Pretty cool chemistry, and it's smart that Florida public health officials have not caved into environmentalists and forced people to buy citronella candles or bracelets with essentials oils, and are using something that actually works.
There are times where there are simply no great choices. This is one of them. Naled is more toxic than other mosquito sprays, but given what is now going on with Zika in Puerto Rico (6) allowing the virus to spread in Florida is worse. This is no time to fool around.
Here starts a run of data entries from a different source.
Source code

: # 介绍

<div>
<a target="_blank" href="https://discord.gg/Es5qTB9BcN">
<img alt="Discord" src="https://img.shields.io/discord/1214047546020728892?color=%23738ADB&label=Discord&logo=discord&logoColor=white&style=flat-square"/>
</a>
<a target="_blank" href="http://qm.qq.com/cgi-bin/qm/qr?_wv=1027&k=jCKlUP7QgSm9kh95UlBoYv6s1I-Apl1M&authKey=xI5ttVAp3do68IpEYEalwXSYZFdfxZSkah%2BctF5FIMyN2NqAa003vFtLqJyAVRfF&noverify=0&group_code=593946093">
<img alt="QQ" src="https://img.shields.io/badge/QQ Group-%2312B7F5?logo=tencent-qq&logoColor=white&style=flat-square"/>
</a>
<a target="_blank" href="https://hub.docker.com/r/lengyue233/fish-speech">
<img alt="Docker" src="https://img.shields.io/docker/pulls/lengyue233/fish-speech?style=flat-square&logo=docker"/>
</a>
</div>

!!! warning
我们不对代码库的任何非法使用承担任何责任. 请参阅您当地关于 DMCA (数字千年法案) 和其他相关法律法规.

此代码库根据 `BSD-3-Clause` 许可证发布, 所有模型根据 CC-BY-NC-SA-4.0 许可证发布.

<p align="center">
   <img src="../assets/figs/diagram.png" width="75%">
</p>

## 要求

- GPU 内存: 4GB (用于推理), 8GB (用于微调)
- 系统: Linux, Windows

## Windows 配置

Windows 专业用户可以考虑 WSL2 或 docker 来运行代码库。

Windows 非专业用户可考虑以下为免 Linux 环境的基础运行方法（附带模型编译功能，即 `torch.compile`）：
(1) Anvil (phenothrin), which is commonly used to kill adult mosquitoes, has such a good safety profile that it is not even possible to find a lethal dose in rats. The chemical is less toxic to humans than everyday drugs and chemicals. This is not true for cats. They unusually susceptible to Anvil toxicity.
(2) Although Naled is toxic to both insects and mammals, it takes far less to kill insects. This is why it can be used (carefully) around people. Toxicity is directly related to dose.
(3) Inhibition of the removal of the neurotransmitter from synapses can be beneficial as well. The class of antidepressants called SSRIs are thought to work by blocking the reabsorption of serotonin into the presynaptic terminal, thus increasing serotonin levels in the brain. Reabsorption is a different method that is used by the body to clear the synaptic cleft.
(4) The chemical weapons Sarin and VX gas work in an identical way. But they are far more poisonous than Naled.
(5) This is less scientific way of saying that phosphorous-oxygen bonds are strong.
(6) It was recently estimated that one-quarter of Puerto Rico could become infected.